Work order:
Among the entries below, find the line with "left back paw: (539, 778)", then quote it and each following line up to and including the line with "left back paw: (871, 826)", and nothing else.

Saved data entries
※ ※ ※
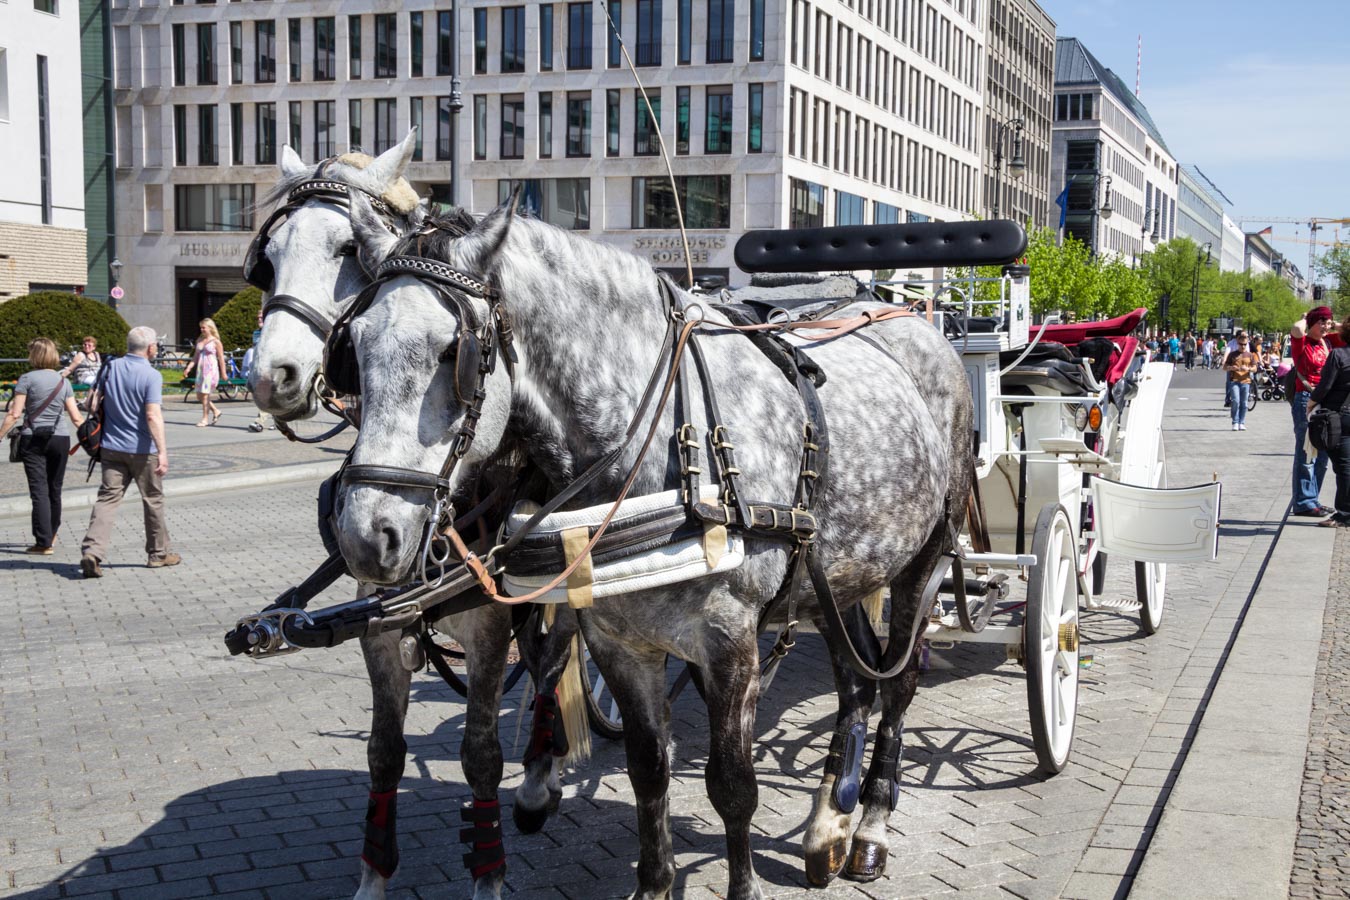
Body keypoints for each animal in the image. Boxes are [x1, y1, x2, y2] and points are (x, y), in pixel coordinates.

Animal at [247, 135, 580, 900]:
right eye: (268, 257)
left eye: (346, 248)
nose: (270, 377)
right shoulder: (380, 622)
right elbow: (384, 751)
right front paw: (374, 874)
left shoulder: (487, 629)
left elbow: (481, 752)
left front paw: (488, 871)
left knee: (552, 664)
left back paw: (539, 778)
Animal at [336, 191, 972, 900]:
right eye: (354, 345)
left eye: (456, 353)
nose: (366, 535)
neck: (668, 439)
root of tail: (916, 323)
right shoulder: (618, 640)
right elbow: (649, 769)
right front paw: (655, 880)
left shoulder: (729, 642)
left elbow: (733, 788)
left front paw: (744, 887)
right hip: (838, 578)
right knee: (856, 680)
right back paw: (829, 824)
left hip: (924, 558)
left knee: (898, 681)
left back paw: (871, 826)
※ ※ ※
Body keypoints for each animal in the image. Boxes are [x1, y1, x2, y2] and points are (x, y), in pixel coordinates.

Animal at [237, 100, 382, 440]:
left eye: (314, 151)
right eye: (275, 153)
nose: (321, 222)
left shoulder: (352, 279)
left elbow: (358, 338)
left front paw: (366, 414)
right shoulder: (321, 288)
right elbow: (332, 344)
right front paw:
※ ※ ※
Answer to this exercise:
left back paw: (539, 778)
Animal at [336, 191, 972, 900]:
right eye: (354, 345)
left eye: (456, 353)
nose: (366, 535)
neck: (668, 439)
root of tail: (916, 323)
right shoulder: (618, 640)
right elbow: (649, 769)
right front paw: (655, 880)
left shoulder: (729, 642)
left elbow: (733, 788)
left front paw: (744, 887)
right hip: (838, 578)
right knee: (856, 680)
right back paw: (829, 824)
left hip: (924, 558)
left knee: (898, 681)
left back paw: (871, 826)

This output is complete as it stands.